Rationale: Last-writer-wins is simple, deterministic, and well-suited to background job metadata where the latest state is almost always the correct state. More complex conflict resolution (CRDTs, vector clocks) is unnecessary for job envelopes.

An implementation MUST compare timestamps at millisecond precision. If two writes have identical timestamps, the implementation MUST use the federation_id as a tiebreaker (lexicographic comparison).


6. Wire Format Extensions

Federation adds the following OPTIONAL attributes to the OJS job envelope. These attributes are carried in the meta object to maintain backward compatibility with non-federated OJS servers.

6.1 Attribute Definitions

Attribute Type Description
region string The region where this job MUST execute (geo-pin). Omit for flexible routing.
region_affinity string The preferred routing strategy: "affinity", "overflow", or "geo-pin". Default: "affinity".
replicated_from string The region ID from which this job was replicated. Absent on origin jobs.
federation_id string A UUIDv7 identifier for cross-region tracking and deduplication.

6.2 Encoding

Federation attributes are encoded in the job's meta object with the ojs.federation. prefix:

{
  "type": "email.send",
  "args": [{"to": "user@example.com"}],
  "meta": {
    "ojs.federation.federation_id": "01912e4a-7b3c-7def-8a12-abcdef123456",
    "ojs.federation.region": "eu-west-1",
    "ojs.federation.region_affinity": "geo-pin",
    "ojs.federation.replicated_from": "us-east-1"
  }
}

Rationale: Using the meta object with a namespaced prefix ensures that federation attributes are ignored by non-federated OJS servers. This preserves full backward compatibility -- a federated client can enqueue jobs to a non-federated server without errors.

6.3 Attribute Semantics

federation_id (string, UUIDv7)

A globally unique identifier assigned by the federated client at enqueue time. This ID is stable across regions -- if a job is replicated from us-east-1 to eu-west-1, both copies share the same federation_id.

An implementation MUST generate federation_id using UUIDv7 format. The timestamp component of the UUIDv7 MUST reflect the time of enqueue.

region (string)

When set, the job MUST execute in the specified region. The routing strategy MUST be "geo-pin" when this attribute is present. If region is set but region_affinity is not "geo-pin", the implementation MUST treat the routing strategy as "geo-pin" regardless of the region_affinity value.

region_affinity (string)

Specifies the routing strategy for this job. Valid values are "affinity", "overflow", and "geo-pin". When omitted, the implementation MUST use "affinity" as the default.

replicated_from (string)

Set by the replication layer to indicate the origin region. An implementation MUST NOT set this attribute on jobs enqueued directly by a client. This attribute is used to prevent infinite replication loops -- a job with replicated_from set MUST NOT be replicated again.
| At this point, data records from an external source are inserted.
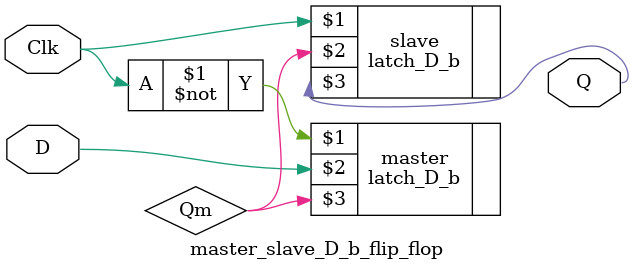
<source format=v>
module master_slave_D_b_flip_flop(
	input Clk,D,
	output Q);
	
	wire Qm;
	
	latch_D_b master(~Clk,D,Qm);
	
	latch_D_b slave(Clk,Qm,Q);
	
endmodule
</source>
7. Security Considerations

7.1 Cross-Region Authentication

Each region in a federation operates as an independent OJS server. Cross-region communication (health checks, replication) MUST use authenticated HTTPS connections. An implementation SHOULD support mutual TLS or shared bearer tokens for inter-region authentication.

7.2 Data Residency

The region attribute and geo-pin routing strategy enable compliance with data residency regulations. An implementation MUST respect geo-pin constraints even during failover. A geo-pinned job MUST fail rather than execute in a non-permitted region.


8. Backward Compatibility

Federation is a purely additive extension. All federation attributes are carried in the meta object, which non-federated OJS servers ignore. A federated client can interoperate with non-federated servers without modification.

A non-federated OJS client can enqueue jobs to a federated server. The server processes the job normally; federation routing only applies when the federated client layer is present.